[INPUT DATA]

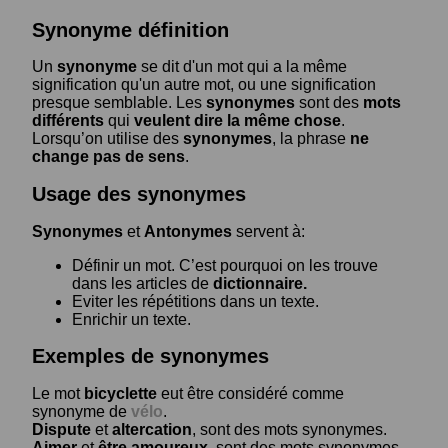
Synonyme définition
Un
synonyme
se dit d'un mot qui a la même
signification qu'un autre mot, ou une signification
presque semblable. Les
synonymes
sont des
mots
différents
qui
veulent dire la même chose
.
Lorsqu’on utilise des
synonymes
, la phrase
ne
change pas de sens
.
Usage des synonymes
Synonymes
et
Antonymes
servent à:
Définir un mot. C’est pourquoi on les trouve
dans les articles de
dictionnaire.
Eviter les répétitions dans un texte.
Enrichir un texte.
Exemples de synonymes
Le mot
bicyclette
eut être considéré comme
synonyme de
vélo
.
Dispute
et
altercation
, sont des mots synonymes.
Aimer
et
être amoureux
, sont des mots synonymes.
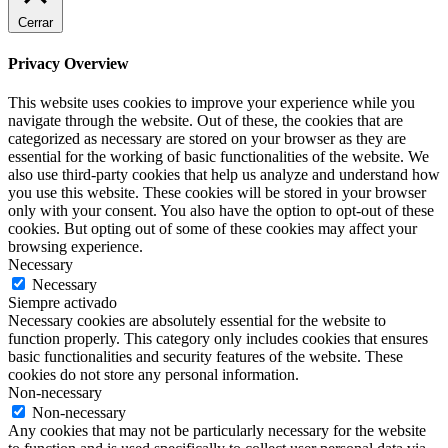
Cerrar
Privacy Overview
This website uses cookies to improve your experience while you
navigate through the website. Out of these, the cookies that are
categorized as necessary are stored on your browser as they are
essential for the working of basic functionalities of the website. We
also use third-party cookies that help us analyze and understand how
you use this website. These cookies will be stored in your browser
only with your consent. You also have the option to opt-out of these
cookies. But opting out of some of these cookies may affect your
browsing experience.
Necessary
Necessary
Siempre activado
Necessary cookies are absolutely essential for the website to
function properly. This category only includes cookies that ensures
basic functionalities and security features of the website. These
cookies do not store any personal information.
Non-necessary
Non-necessary
Any cookies that may not be particularly necessary for the website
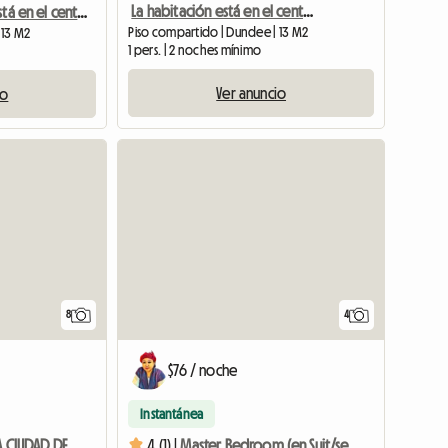
La habitación está en el centro de la ciudad.
La habitación está en el centro de la ciudad.
Piso compartido | Dundee | 13 M2
 13 M2
1 pers. | 2 noches mínimo
Ver anuncio
io
8
4
$76 / noche
Instantánea
HABITACIÓN EN LA CIUDAD DE DUNDEE
4 (1) |
Master Bedroom (en Suit/sea View) Dundee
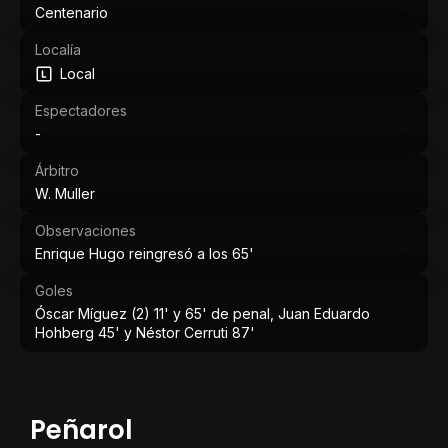
Centenario
Localía
Local
Espectadores
-
Árbitro
W. Muller
Observaciones
Enrique Hugo reingresó a los 65'
Goles
Óscar Míguez (2) 11' y 65' de penal, Juan Eduardo
Hohberg 45' y Néstor Cerruti 87'
Peñarol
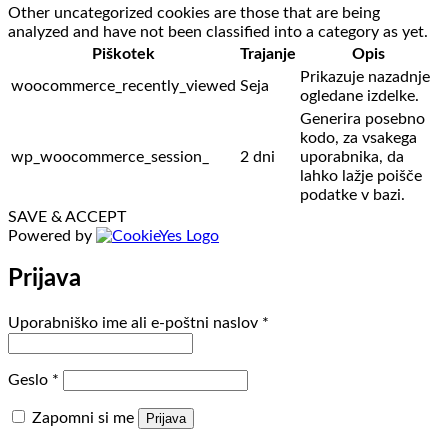
Other uncategorized cookies are those that are being
analyzed and have not been classified into a category as yet.
Piškotek
Trajanje
Opis
Prikazuje nazadnje
woocommerce_recently_viewed
Seja
ogledane izdelke.
Generira posebno
kodo, za vsakega
wp_woocommerce_session_
2 dni
uporabnika, da
lahko lažje poišče
podatke v bazi.
SAVE & ACCEPT
Powered by
Prijava
Zahtevano
Uporabniško ime ali e-poštni naslov
*
Zahtevano
Geslo
*
Zapomni si me
Prijava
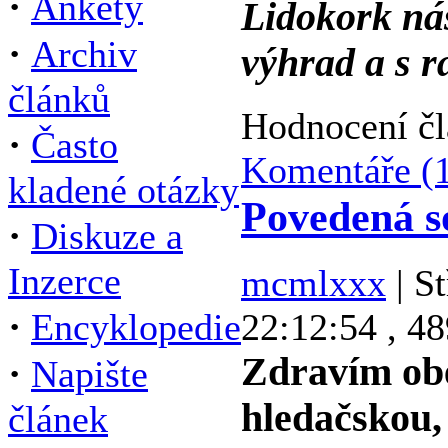
·
Ankety
Lidokork ná
·
Archiv
výhrad a s r
článků
Hodnocení čl
·
Často
Komentáře (
kladené otázky
Povedená s
·
Diskuze a
Inzerce
mcmlxxx
| St
·
22:12:54 , 48
Encyklopedie
Zdravím ob
·
Napište
hledačskou,
článek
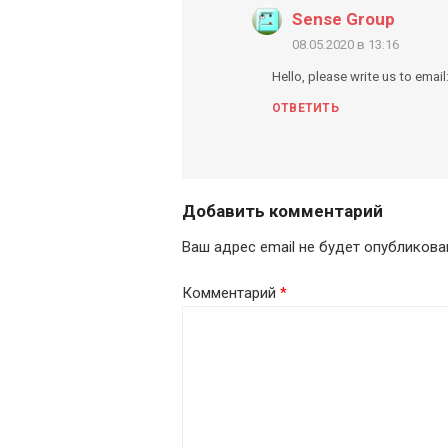
Sense Group
08.05.2020 в 13:16
Hello, please write us to email
ОТВЕТИТЬ
Добавить комментарий
Ваш адрес email не будет опубликова
Комментарий
*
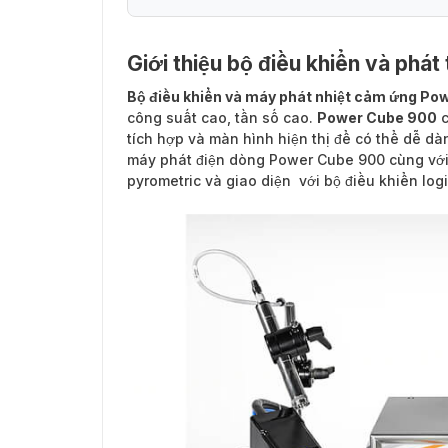
Giới thiệu bộ điều khiển và phá
Bộ điều khiển và máy phát nhiệt cảm ứng P
công suất cao, tần số cao.
Power Cube 900
c
tích hợp và màn hình hiện thị để có thể dễ d
máy phát điện dòng Power Cube 900 cùng với b
pyrometric và giao diện với bộ điều khiển log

[/INPUT DATA]

ACTIVITY: Copy every line of the data that carries the word "experience".

RESPONSE AREA:
This website uses cookies to improve your experience while you
browsing experience.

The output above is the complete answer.